作答要求 —
a - 依據正文,說明企業綠色創新成果的新穎性、創造性、影響力和實用價值為何仍處於較低水平。請用一到三句話作答。
b - 請根據正文回答:
(i) 作者所屬的單位是哪裡?
(ii) 《關于構建市場導向的綠色技術創新體系的指導意見》由哪兩個機構聯合印發?
(iii) 長期以來粗放的經濟發展模式加重了什麼的負擔?

正文 —
== == ==

朱于珂,高紅貴,丁奇男,胡雅楠
(中南財經政法大學經濟學院,湖北武漢 430073)
改革開放40 余年,中國經濟總量增長成就斐然。然而,長期以來粗放的經濟發展模式卻加重了生態環境的負擔。在2019 年4 月國家發展和改革委員會、科學技術部聯合印發《關于構建市場導向的綠色技術創新體系的指導意見》中,“綠色技術創新”首次進入黨內最高綱領性文件并轉化為政府專項政策文件,進一步表明企業綠色創新已成為當前生態文明建設的要務,是助推實現“既要金山銀山,又要綠水青山”的經濟高質量發展的關鍵路徑。然而,由于專利制度尚需優化、部分產業政策激勵出現扭曲,以及創新活動本身的高難度、長周期特性,企業綠色創新成果的新穎性、創造性、影響力和實用價值尚處于較低水平,企業在綠色創新質量方面的問題仍很突出。

== == ==

資料 —
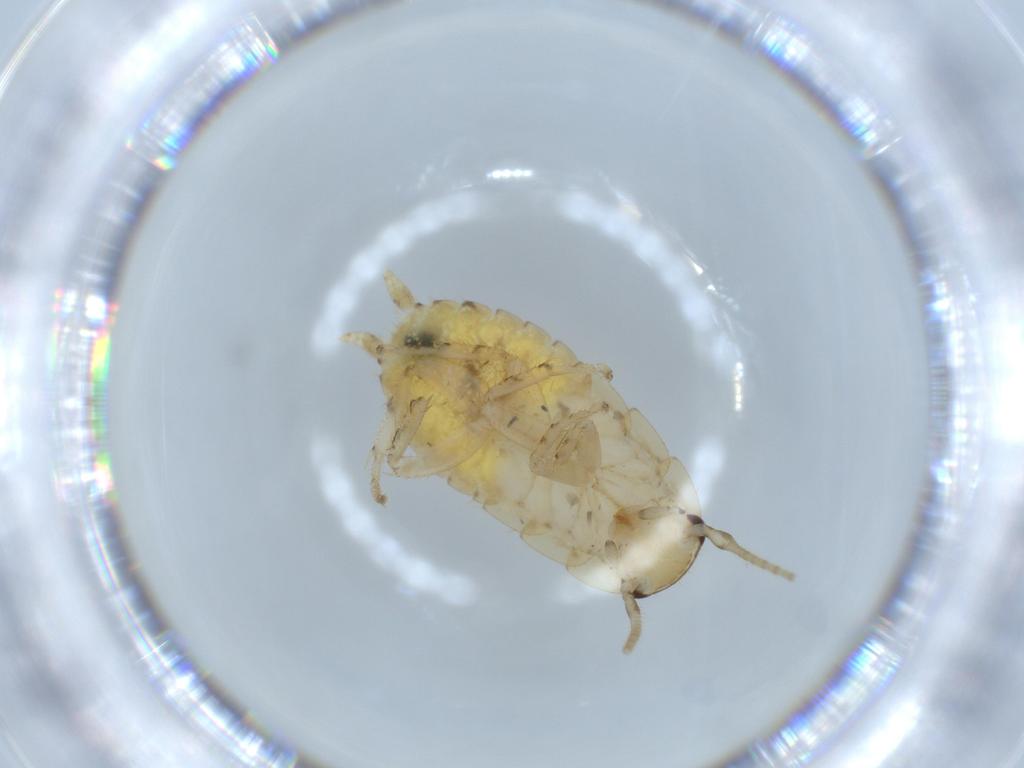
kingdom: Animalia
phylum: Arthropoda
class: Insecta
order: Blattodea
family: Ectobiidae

== == ==

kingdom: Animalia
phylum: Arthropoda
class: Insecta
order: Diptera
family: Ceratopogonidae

== == ==

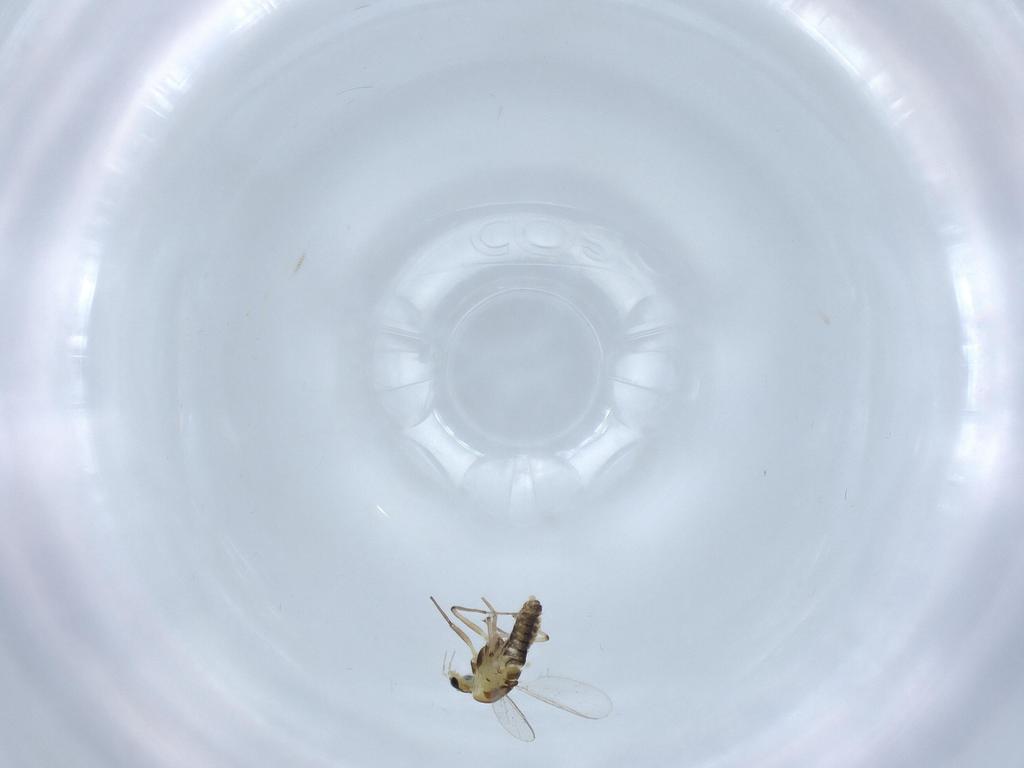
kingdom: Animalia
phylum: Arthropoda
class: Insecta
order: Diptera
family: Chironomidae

== == ==

各題答案 —
a - 正文將原因歸於三點:專利制度尚需優化,部分產業政策激勵出現扭曲,以及創新活動本身具有高難度、長周期的特性。因此企業在綠色創新質量方面的問題仍很突出。

b -
(i) 中南財經政法大學經濟學院(湖北武漢)。
(ii) 國家發展和改革委員會與科學技術部。
(iii) 生態環境。